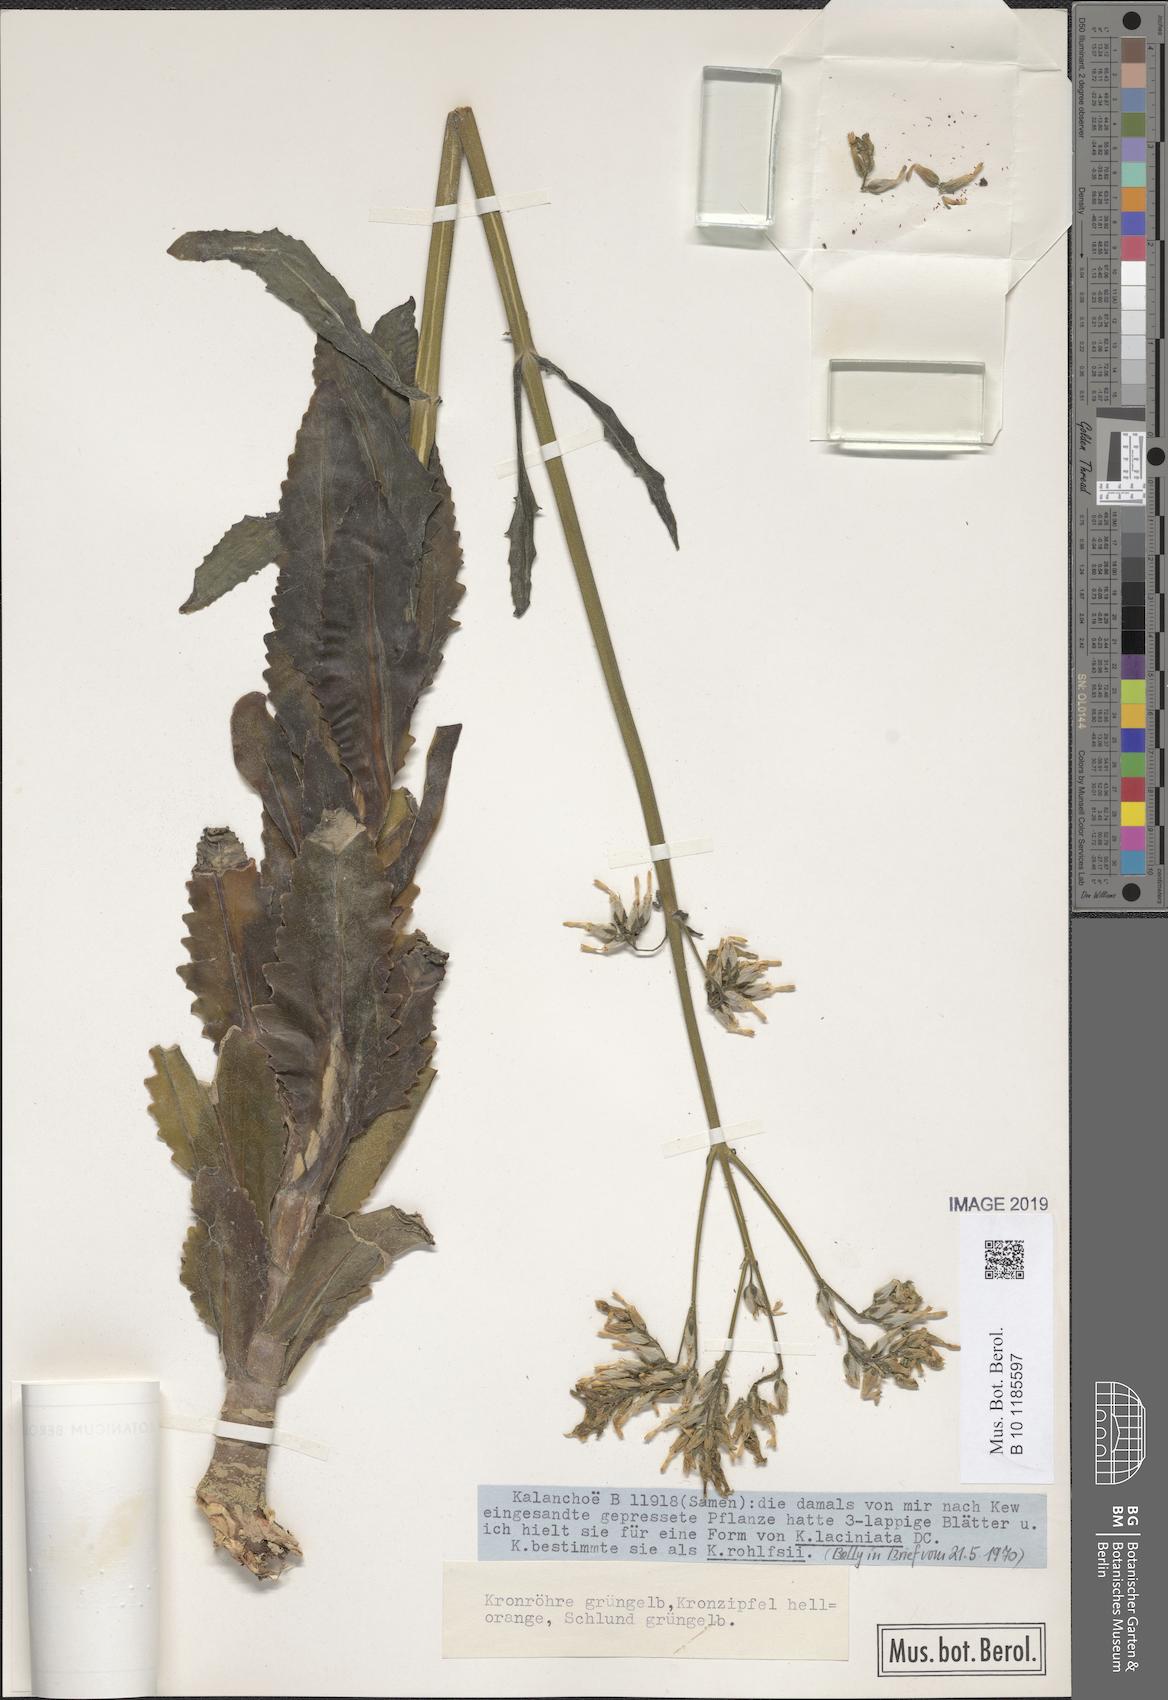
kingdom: Plantae
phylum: Tracheophyta
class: Magnoliopsida
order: Saxifragales
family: Crassulaceae
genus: Kalanchoe
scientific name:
▬▬▬▬▬▬
- [TASK OBJECTIVE]:
Rewrite the listing above, changing "scientific name" to "species" and keeping every other line the same. Leave out the pictures.

- [FULL RESPONSE]:
kingdom: Plantae
phylum: Tracheophyta
class: Magnoliopsida
order: Saxifragales
family: Crassulaceae
genus: Kalanchoe
species:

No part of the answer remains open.